* **Required actions**
(a) Answer these questions using the court opinion excerpt:
(i) Which section of the Wyoming Workers' Compensation Act did the district court's analysis mainly focus on?
(ii) For what purposes must the employer's principal place of business within the state be established?
(iii) Under subsection (b), what must the employee do regarding that place of business?
(b) According to the court opinion excerpt, why did the district court treat the Colorado Act's exclusive remedy provision as applying in this case?
(c) Translate this sentence from the court opinion excerpt into Spanish: "The district court rested its decision that the Colorado Act applied in this case, and therefore its exclusive remedy provision, largely on its analysis of 27-14-301 of the Wyoming Workers' Compensation Act (the "Wyoming Act")."

* **Page excerpt**
The district court rested its decision that the Colorado Act applied in this case, and therefore its exclusive remedy provision, largely on its analysis of 27-14-301 of the Wyoming Workers' Compensation Act (the "Wyoming Act"). See Stuarte, 130 F. Supp. 2d at 126768. Section 27-14-301, in pertinent part, provides:

(a) [The Wyoming Act] applies to all injuries and deaths occurring in Wyoming . . . if the employment is principally localized in Wyoming and to all injuries and deaths occurring outside of Wyoming . . . under the following conditions:

(i) The employment is principally localized in Wyoming

. . .

(b) For purposes of this section, employment is principally localized where:

(i) The employer has a principal place of business within the state established for legitimate business-related purposes; and

(ii) The employee regularly works at or from that place of business.

Collected data:
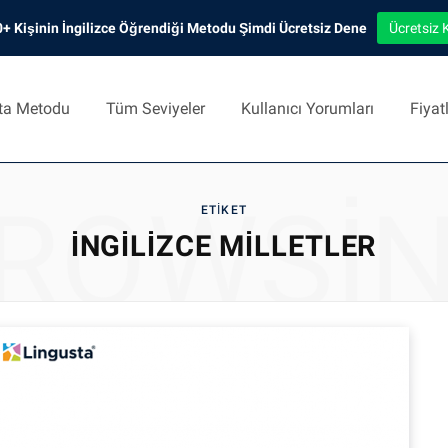
+ Kişinin İngilizce Öğrendiği Metodu Şimdi Ücretsiz Dene
Ücretsiz 
ta Metodu
Tüm Seviyeler
Kullanıcı Yorumları
Fiyat
ROWSI
ETIKET
İNGILIZCE MILLETLER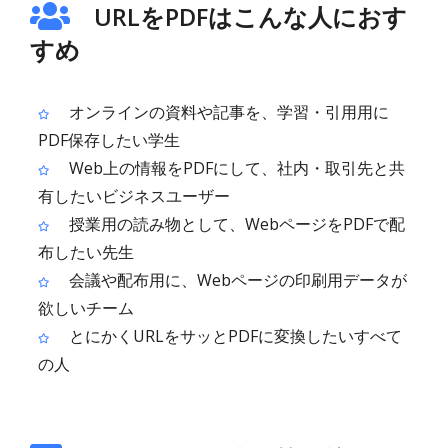
URLをPDFはこんな人におす
すめ
オンラインの資料や記事を、学習・引用用に
PDF保存したい学生
Web上の情報をPDFにして、社内・取引先と共
有したいビジネスユーザー
授業用の読み物として、WebページをPDFで配
布したい先生
会議や配布用に、Webページの印刷用データが
欲しいチーム
とにかくURLをサッとPDFに変換したいすべて
の人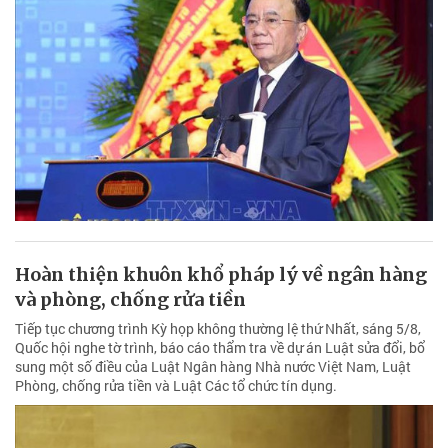
Hoàn thiện khuôn khổ pháp lý về ngân hàng
và phòng, chống rửa tiền
Tiếp tục chương trình Kỳ họp không thường lệ thứ Nhất, sáng 5/8,
Quốc hội nghe tờ trình, báo cáo thẩm tra về dự án Luật sửa đổi, bổ
sung một số điều của Luật Ngân hàng Nhà nước Việt Nam, Luật
Phòng, chống rửa tiền và Luật Các tổ chức tín dụng.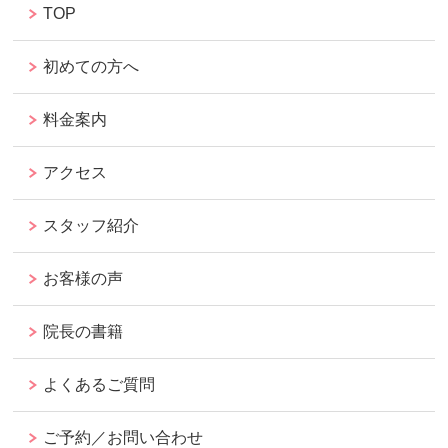
TOP
初めての方へ
料金案内
アクセス
スタッフ紹介
お客様の声
院長の書籍
よくあるご質問
ご予約／お問い合わせ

* **Responses per task**
(a)
(i) Section 27-14-301.
(ii) Legitimate business-related purposes.
(iii) The employee must regularly work at or from that place of business.

(b) The district court decided that the Colorado Act applied in this case, and therefore its exclusive remedy provision applied too. That decision rested largely on the court's analysis of section 27-14-301 of the Wyoming Workers' Compensation Act.

(c) El tribunal de distrito basó su decisión de que la Ley de Colorado se aplicaba en este caso, y por lo tanto su disposición de recurso exclusivo, principalmente en su análisis del artículo 27-14-301 de la Ley de Compensación para Trabajadores de Wyoming (la "Ley de Wyoming").